To start using Macie’s new organization, you’ll need to designate an account to be the Macie administrator. I recommend not having this account, also be the same as the organizational root account as we wanna keep power separated and follow the principles of least privilege whenever possible. It is important to note that an organization can only have a single administrator account at one time. And an account cannot be both a Macie admin and a member account.
If you ever wish to change the Macie administrator account, all member accounts will be removed. However, Macie will not be disabled from those member accounts. A member account can only be associated with one administrator at one time and it is unable to disassociate itself from that admin once under its stewardship. Cost, and now we’ve come to the part no one likes to hear about, billing. Amazon Macie is a very impressive service that offers a lot of good protection. However, all that does come at some cost.
There are two ways that Macie charges you. The first is through static protection of your buckets themselves. And the second is when you run those sensitive data discovery jobs. Bucket protection evaluation is charged on a per bucket basis of 10 cents per S3 bucket per month. The charge is also prorated per day. So bear that in mind, if you’re worried about creating buckets halfway through your cycle In general, this charge is fairly negligible. However, depending on how you’ve set up your S3 data, it has a potential to be a non-zero cost.

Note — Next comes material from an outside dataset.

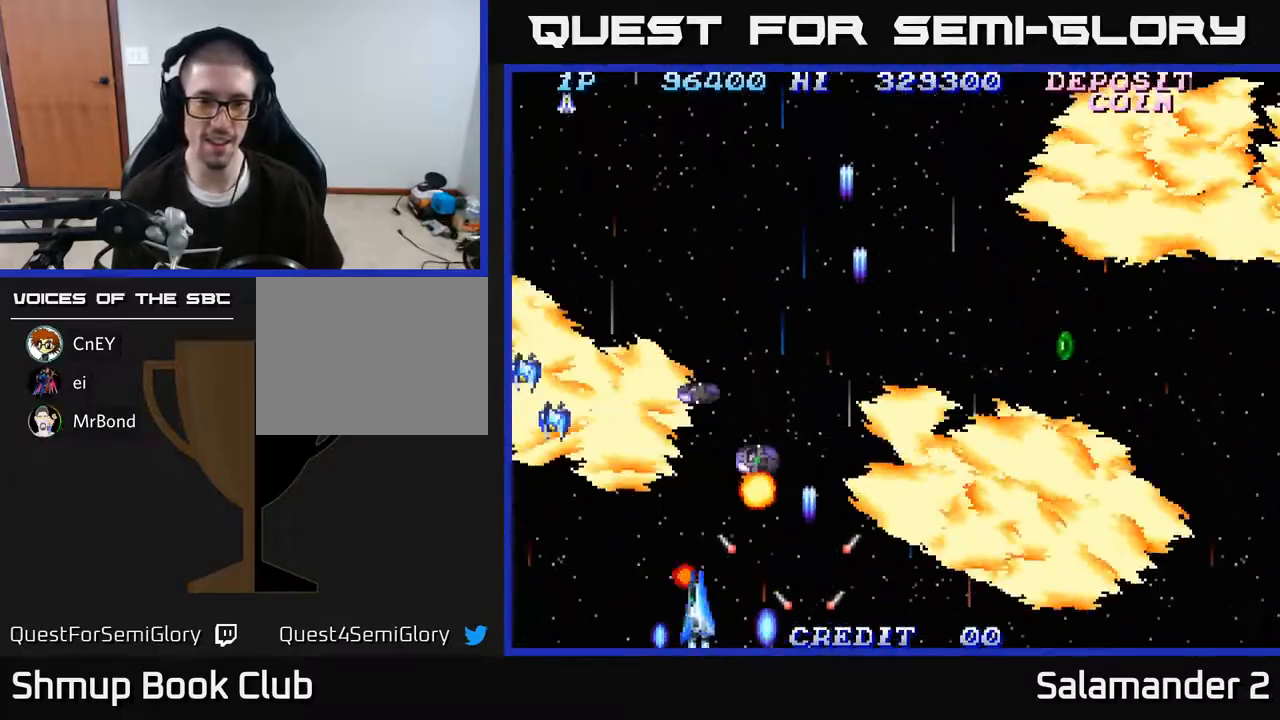
{"buttons": ["A", "DPAD_RIGHT"], "right_stick": "center", "events": [[17, "A", "down"], [33, "DPAD_LEFT", "up"], [67, "A", "up"], [150, "A", "down"], [150, "DPAD_LEFT", "down"], [233, "A", "up"], [250, "DPAD_LEFT", "up"], [300, "A", "down"], [367, "A", "up"], [383, "DPAD_RIGHT", "down"], [450, "A", "down"]]}
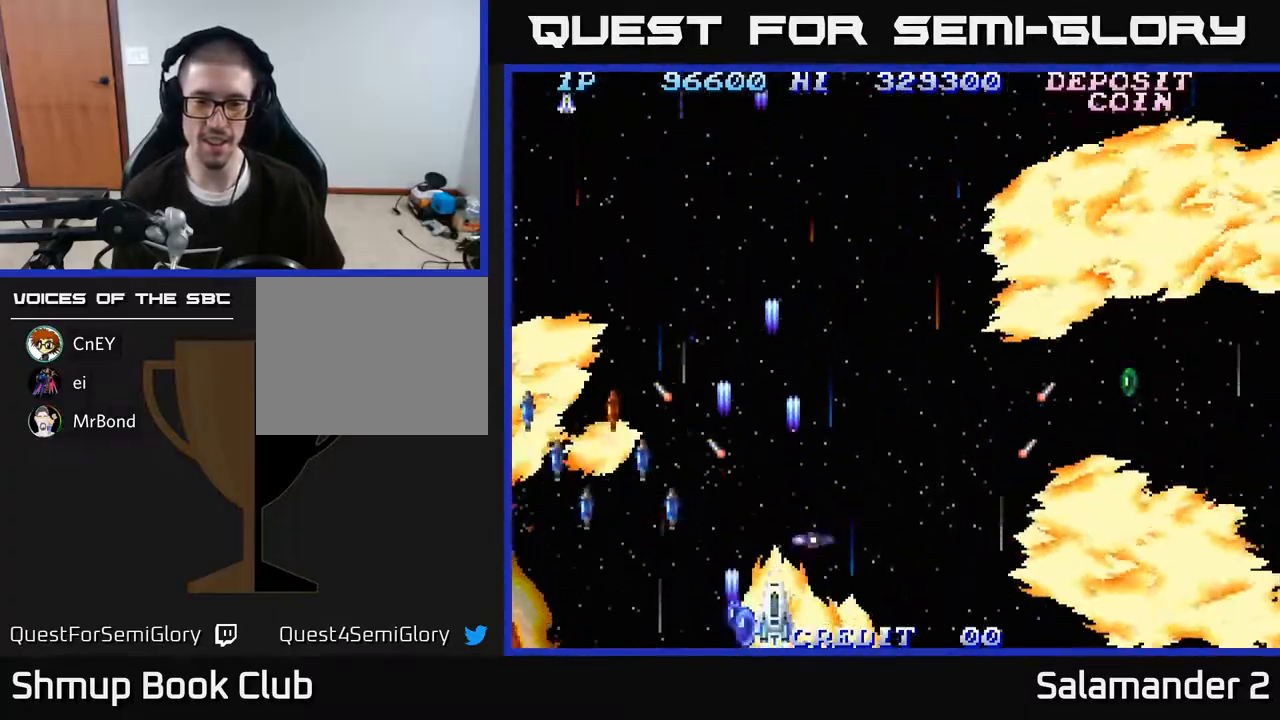
{"buttons": [], "right_stick": "center", "events": [[50, "A", "up"], [50, "DPAD_UP", "down"], [83, "DPAD_RIGHT", "up"], [100, "A", "down"], [200, "A", "up"], [267, "A", "down"], [333, "DPAD_UP", "up"], [350, "A", "up"], [417, "A", "down"], [483, "A", "up"]]}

The real price you’ll have to pay, however, is almost certainly on a sensitive data discovery side. This one is on a sliding scale like most AWS services and does get cheaper the more you use. It starts off at $1 per gigabyte of data you scan for the first 50,000 gigs per month. So if you’re running a job that is checking a terabyte of data or a thousand gigabytes once a week that would cost you $4,000 per month. Depending on the size of your organization, that could be quite a sum of money. But then again, it’s probably cheaper than having the bad press of leaking protected customer information.